Coast lawyer’s mammoth fight for $3m crash payout
A SUNSHINE Coast lawyer has won a mammoth legal battle against a top insurance company that resulted in a $3 million payout for her injured client after a horror car crash.
Slater and Gordon Birtinya lawyer Nicola Thompson put up a long fight against CTP insurer RACQ after a 2013 crash left Mason Lee, now 23, wheelchair-bound and suffering tetraplegia.
A Supreme Court decision in 2017 blamed an underage Mr Lee for the crash after his blood was found on the driver's seat airbag, but the truth was finally proven yesterday which resulted in a $3.3 million payout.
"It was a tricky decision and we all knew what we were up against to make an appeal but we knew we had a strong case and that the family needed justice to be able to move on and recover together," Ms Thompson said.
The family, who are originally from Taiwan, were holidaying on North Stradbroke Island when they collided with an oncoming car.
DNA evidence presented in court showed he was the driver and despite appealing the decision, he lost.
His lawyers, Slater and Gordon, were then granted special leave to appeal in the High Court.
The High Court yesterday ruled that Mr Lee was in the back seat with his two younger brothers at the time of the crash, while his father was driving.
"I was actually asleep during the car ride and when I woke up I was lying on the ground. I couldn't lift my arms and legs," Mr Lee said.
"People were telling me not to move my neck. I think I passed out from the pain and woke up in hospital. I could only move my toes at first and it has taken years of physio in hospitals and hydrotherapy before I could walk on crutches to maintain the level of movement I have."
Mr Lee was awarded $3,350,000 in damages to cover his rehabilitation expenses, loss of wages and future expenses. RACQ was also ordered to pay Mr Lee's legal costs.
The High Court found that the teenager's blood had ended up on the airbag by way of transfer, after his father cradled his son's bleeding face.
As Mason's mother was trapped in the front passenger seat, his father had to climb through the driver's side to check on her, causing his hands to brush past the airbag.
"We have been waiting for this day, there was a lot of anticipation. We didn't know what was ahead," Mr Lee said.
Ms Thompson, said Mr Lee and his family, who have been caring for him since the accident, were relieved that his claim was successful.

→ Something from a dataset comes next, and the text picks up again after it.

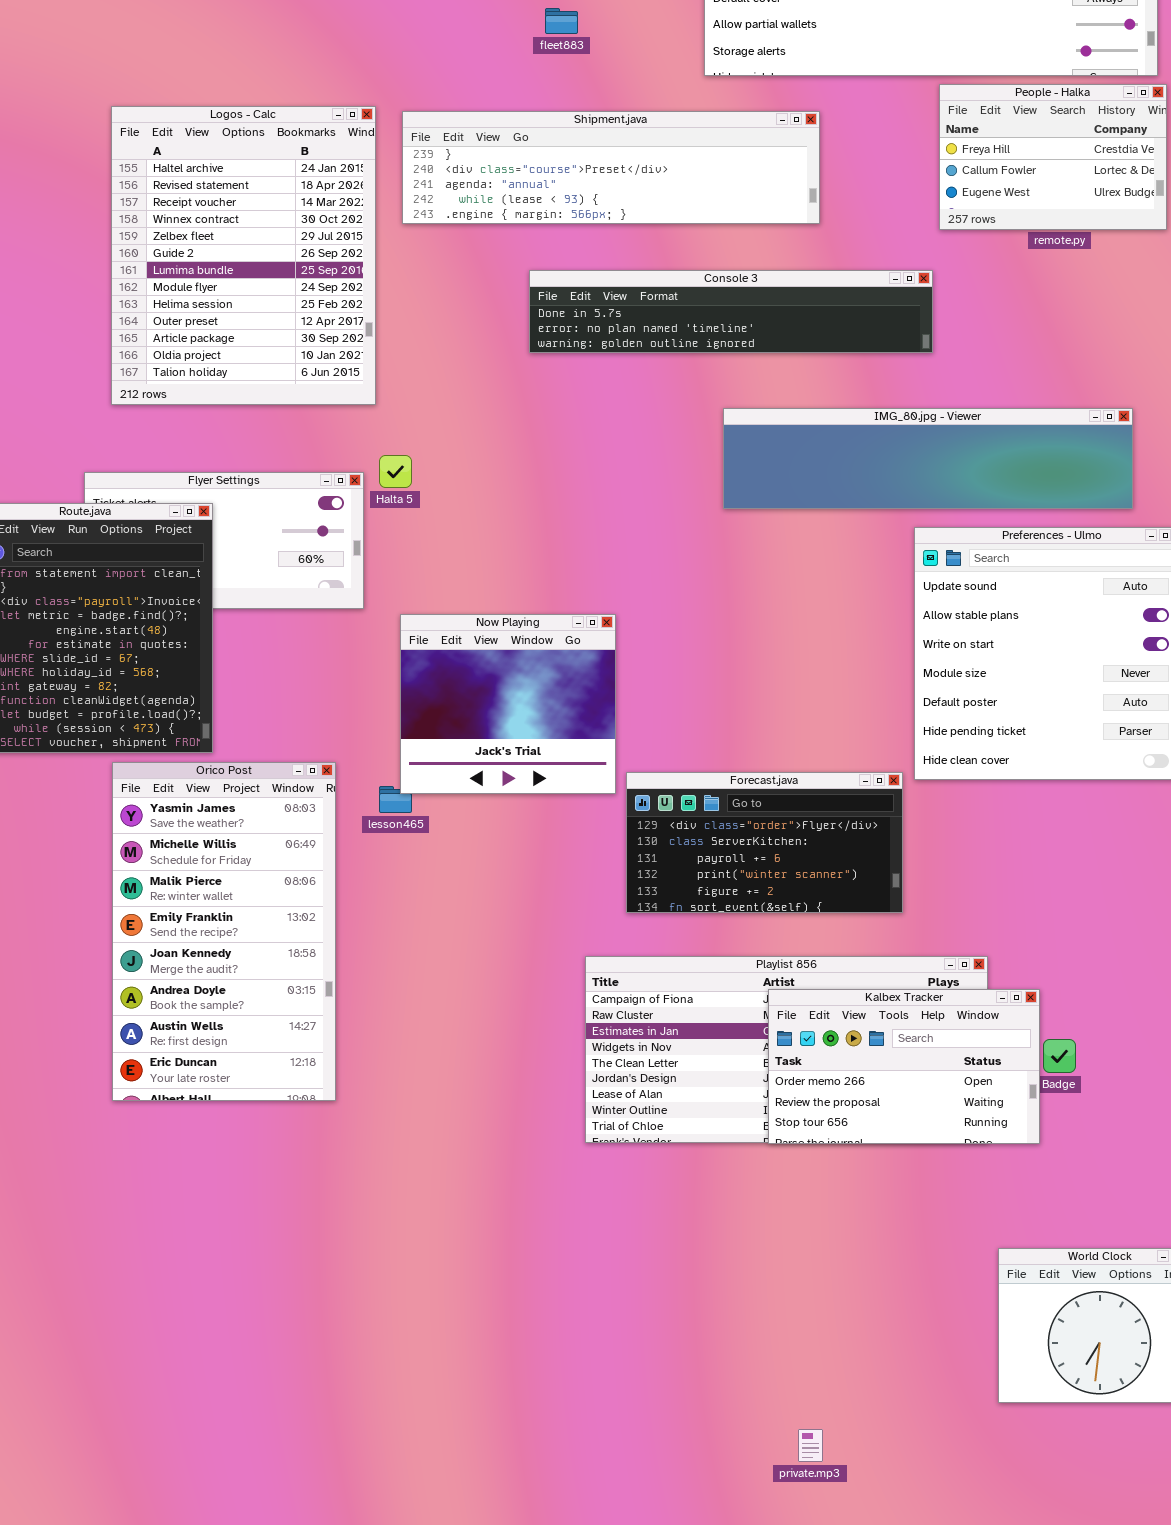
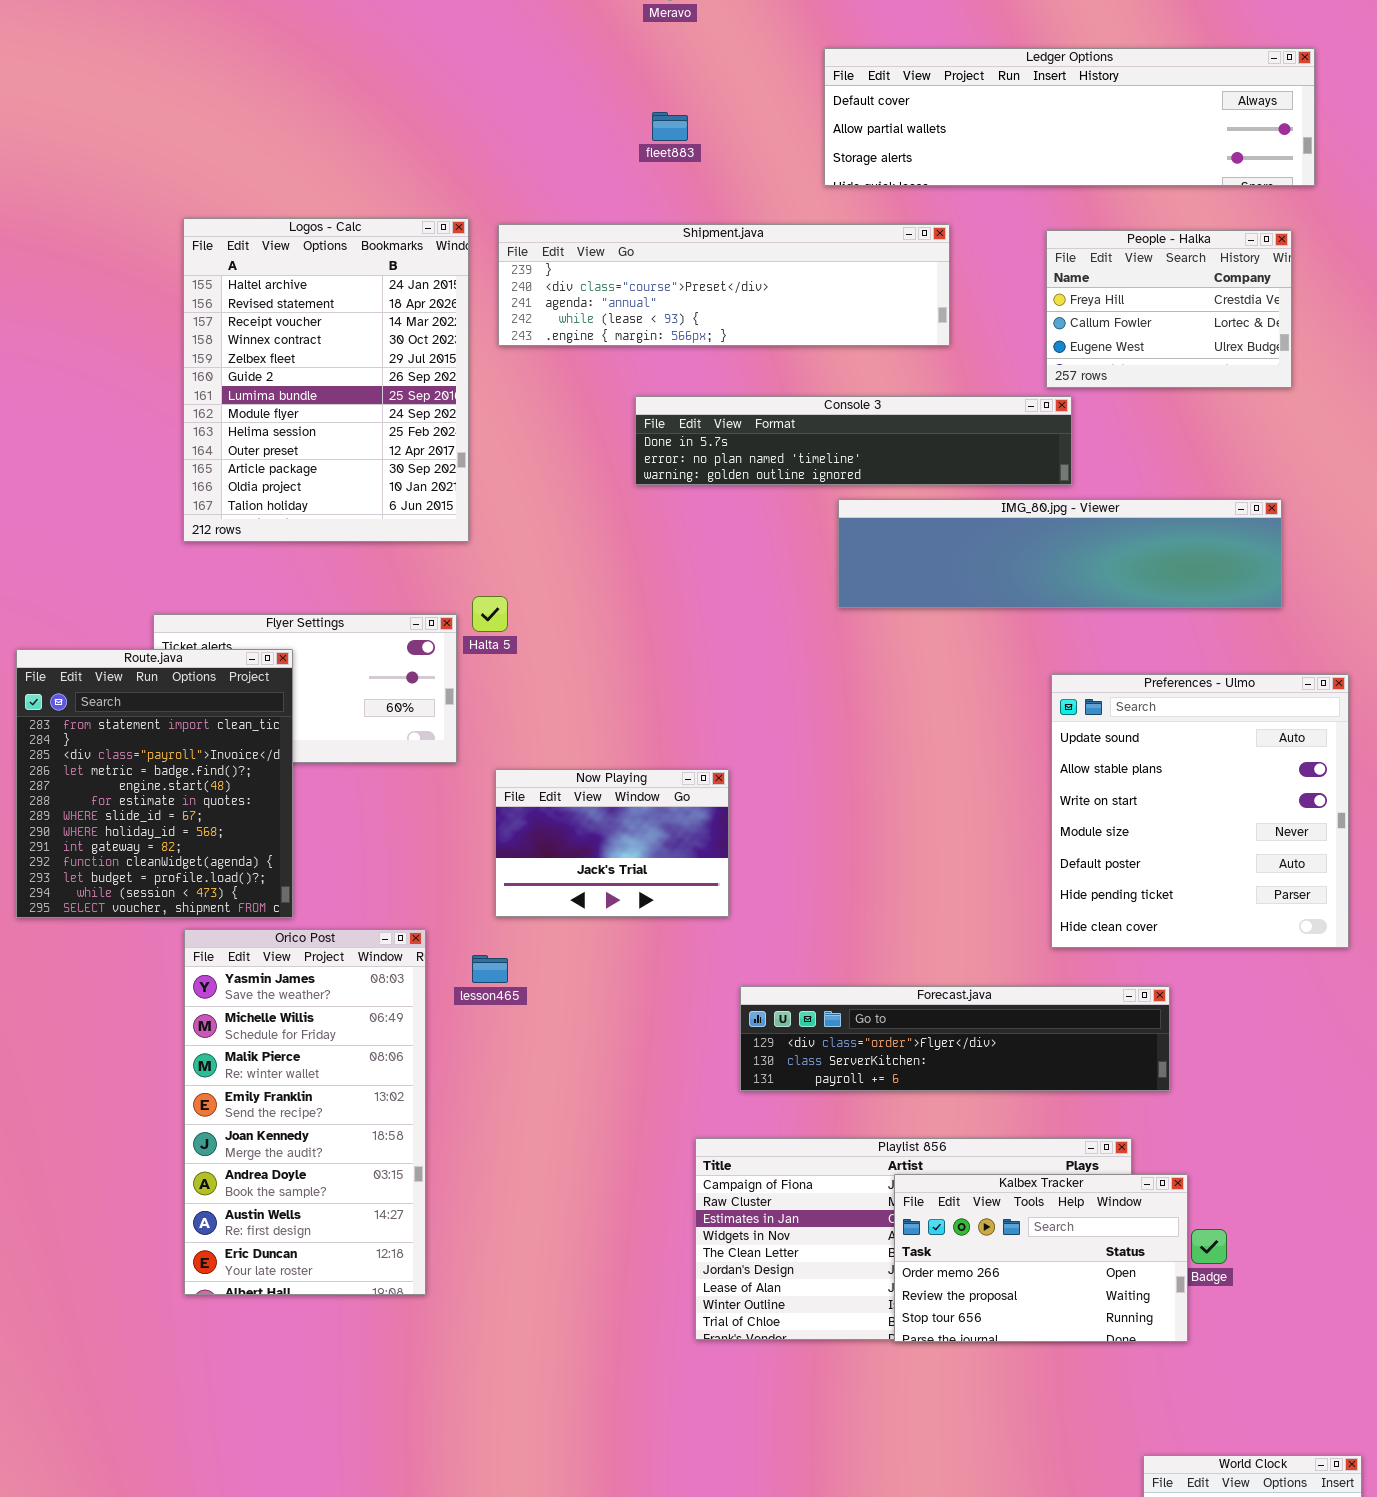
People - Halka: [939,84,1167,230] -> [1046,230,1292,388], moved
IMG_80.jpg - Viewer: [723,408,1133,509] -> [838,499,1282,608], moved
Now Playing: [400,614,616,794] -> [495,769,729,917], resized
Forecast.java: [626,772,903,913] -> [740,986,1170,1091], resized

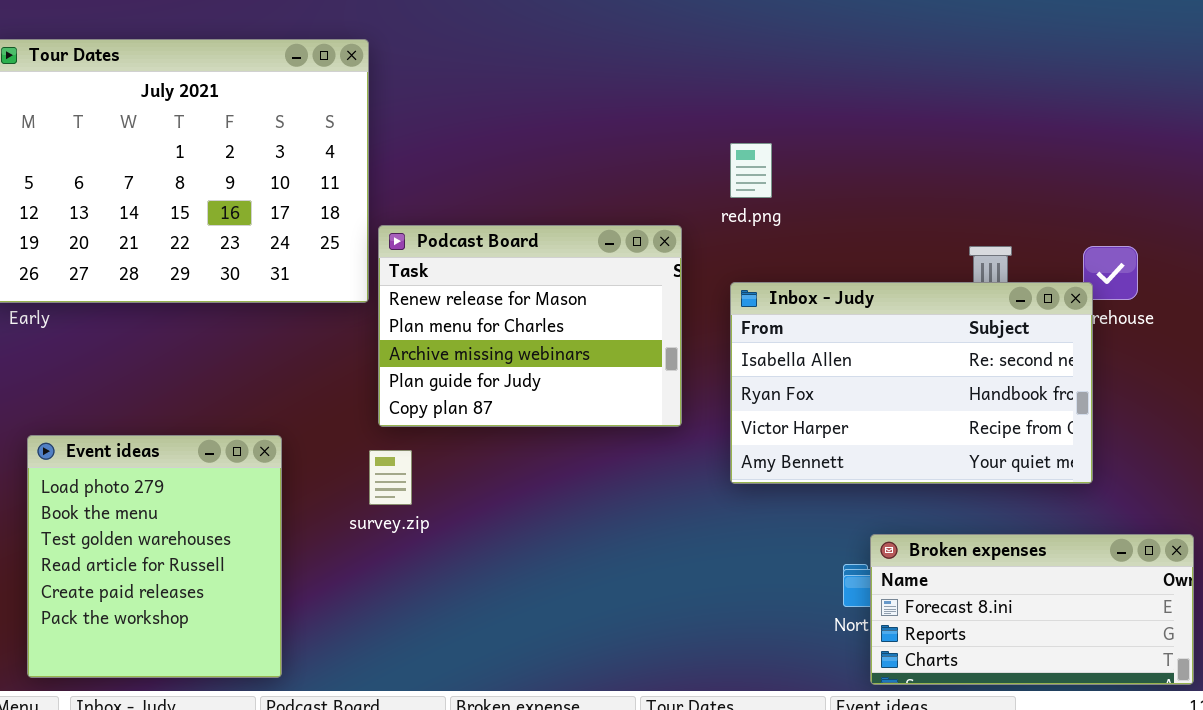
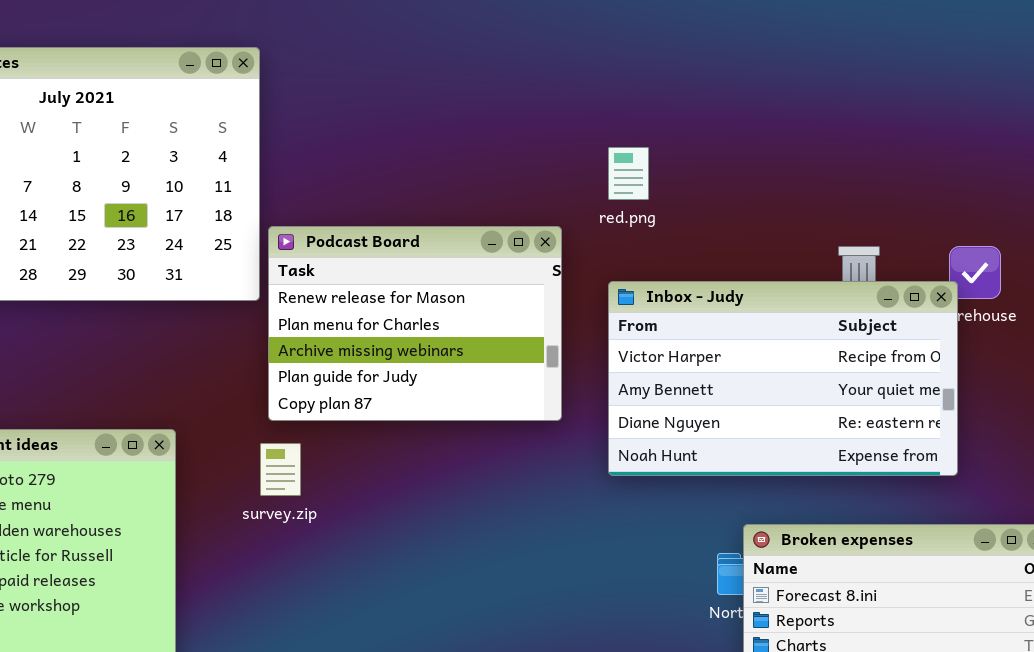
Inbox - Judy: [730,282,1093,484] -> [608,281,958,476], scrolled down 2 rows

"It's been a difficult and challenging road to get where we are, and Mason and his family are very happy with the High Court decision," she said.
"Mason will now be able to receive the assistance and equipment he needs for the rest of his life, including a wheelchair, walking aids, rehabilitation and home modifications.
"This week's decision will provide them with certainty that Mason will receive high quality care, as previously they couldn't afford a carer and this will now be an option to them.
Ms Thompson said if the appeal had not been successful, the family faced fraud charges through the Motor Accident Insurance Commission.